Após Lula assinar MP, caminhoneiros adiam decisão sobre greve - imprensa

Grupos que representam caminhoneiros de várias regiões do Brasil decidiram, em reunião realizada nesta quinta-feira (19), adiar por pelo menos uma semana a paralisação nacional que vinha sendo considerada. Uma nova reunião está prevista para a próxima semana, quando a categoria deve voltar a discutir a possibilidade de greve.
A confirmação foi feita pelo presidente da Abrava (Associação Brasileira de Condutores de Veículos Automotores), Wallace Landim, em declaração ao portal Poder360. "Eu vejo um avanço nesse primeiro momento, mas ainda queremos fazer algumas mudanças", afirmou, conforme citado pelo veículo.

Ao portal, Landim afirmou que representantes dos caminhoneiros pretendem se reunir na segunda-feira (23) com o ministro da Casa Civil, Rui Costa, para tratar de pontos que a categoria ainda quer incluir na legislação.

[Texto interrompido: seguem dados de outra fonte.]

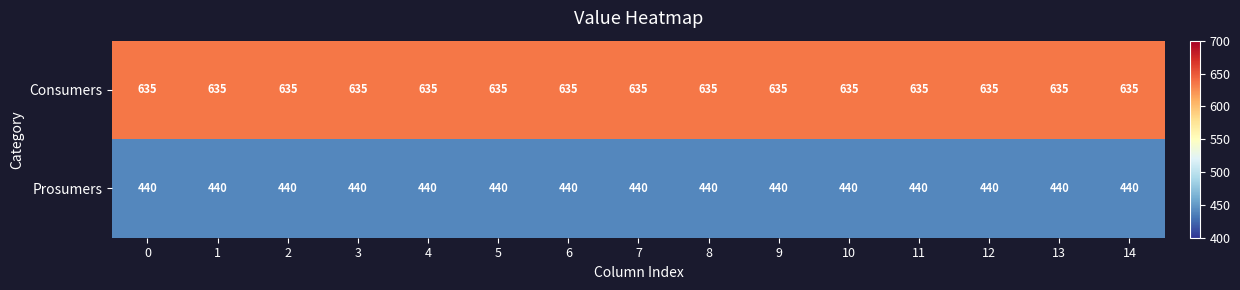

What is the lowest value of the Consumers series?

635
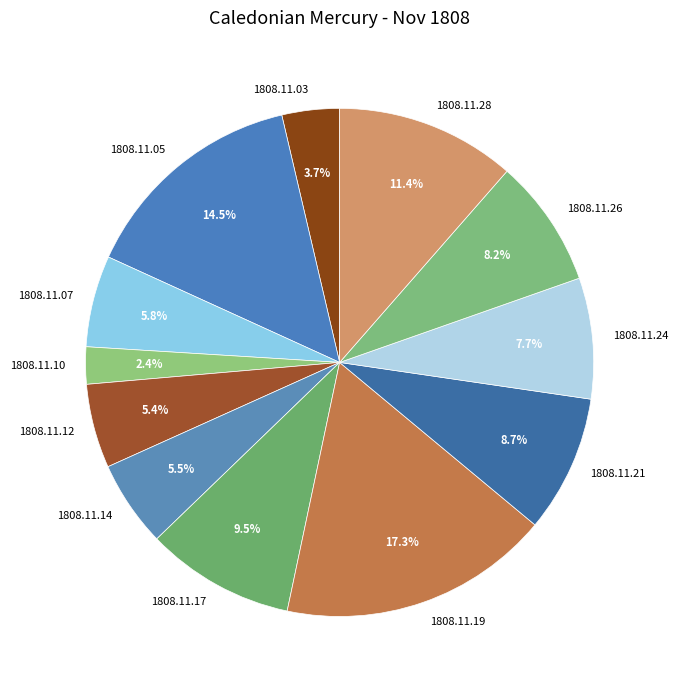

True or false: 1808.11.19 accounts for 17% of the total.

True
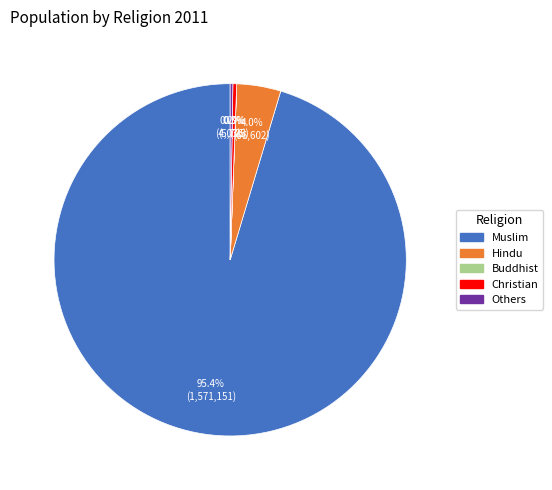

How much of the chart is everything except Hindu?

96.0%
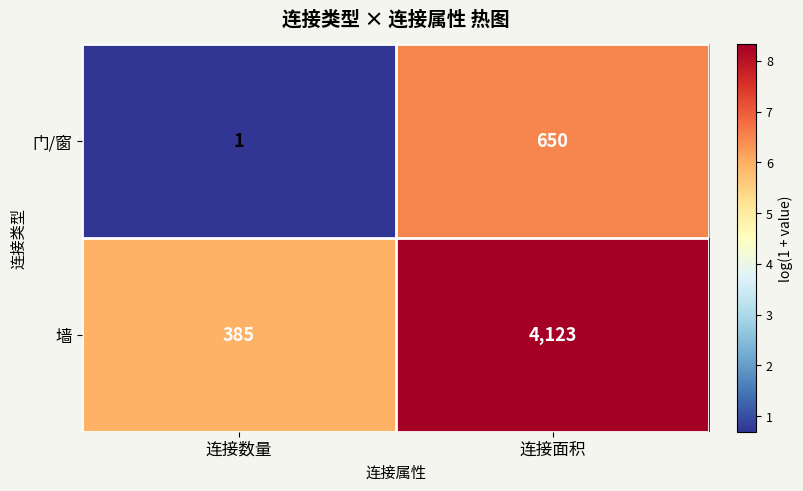

Reading left to right, extract all data points from this chart.

门/窗: 1	650
墙: 385	4123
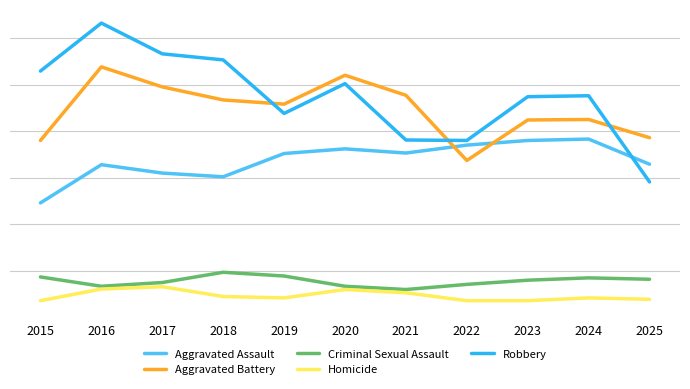

What is the difference between the highest and lowest values at 2022?

344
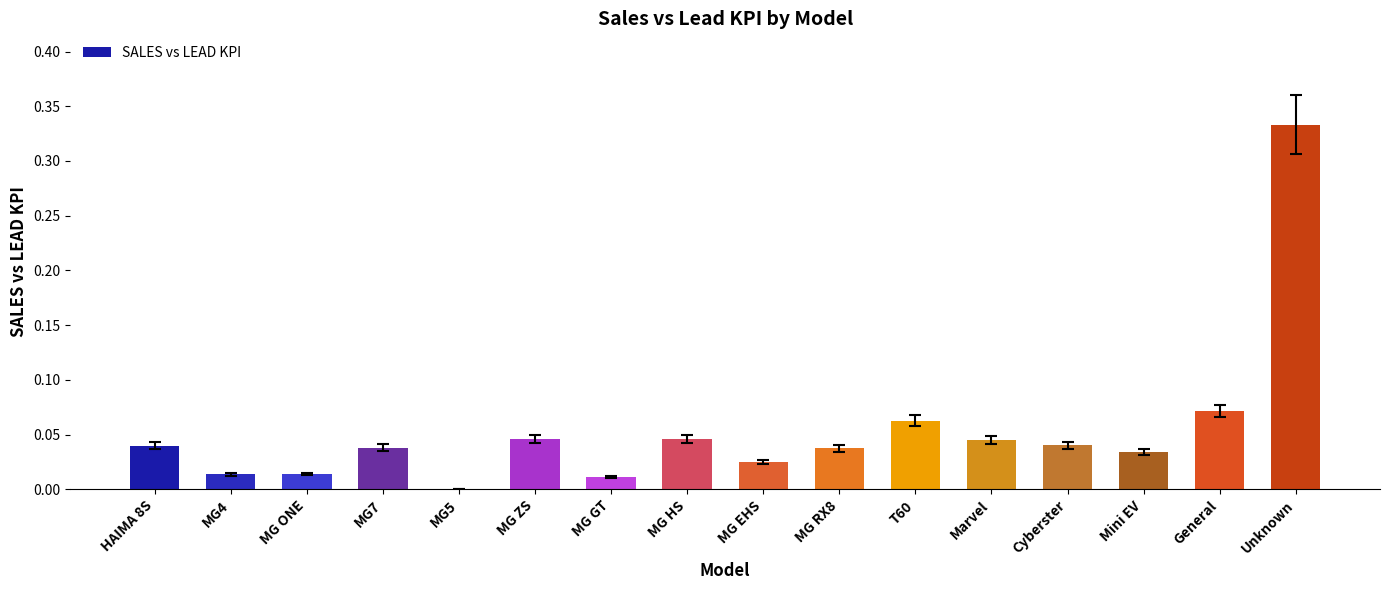

What is the change in value from T60 to Unknown?

+0.3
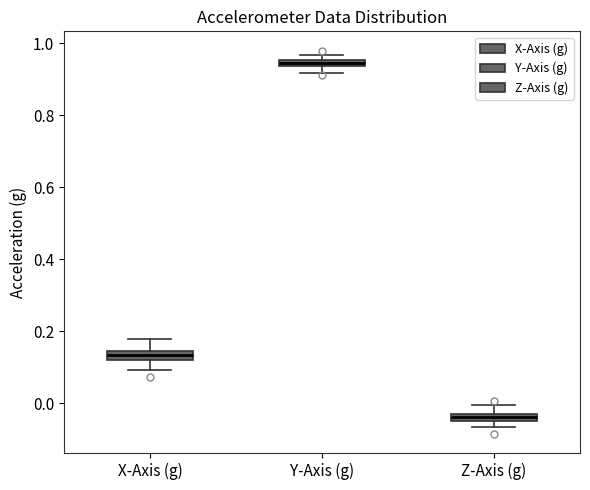

Where is the lower edge of the box for X-Axis (g) on the y-axis? The values are not printed on the chart, so give them approximately, as read against the axis.

0.12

Entre as propostas em discussão está a isenção de pedágio para caminhões que retornam sem carga após a entrega.
Regras mais duras
O presidente Luiz Inácio Lula da Silva assinou nesta quinta-feira (19) uma Medida Provisória (MP) que endurece as regras para o cumprimento do piso mínimo do frete no transporte rodoviário de cargas. A medida altera a Lei nº 13.703/2018 e amplia os mecanismos de fiscalização, com destaque para a obrigatoriedade do registro das operações por meio do Código Identificador da Operação de Transporte (CIOT), que permitirá o monitoramento dos valores pagos e a identificação de fretes abaixo do piso.
O texto também prevê punições mais severas para empresas que descumprirem a regra, incluindo multas que podem chegar a R$ 10 milhões por operação, além de suspensão ou até cancelamento da autorização em casos graves. A fiscalização será reforçada com a integração de dados entre órgãos como a ANTT e a Receita Federal, ampliando o controle sobre o transporte de cargas no país.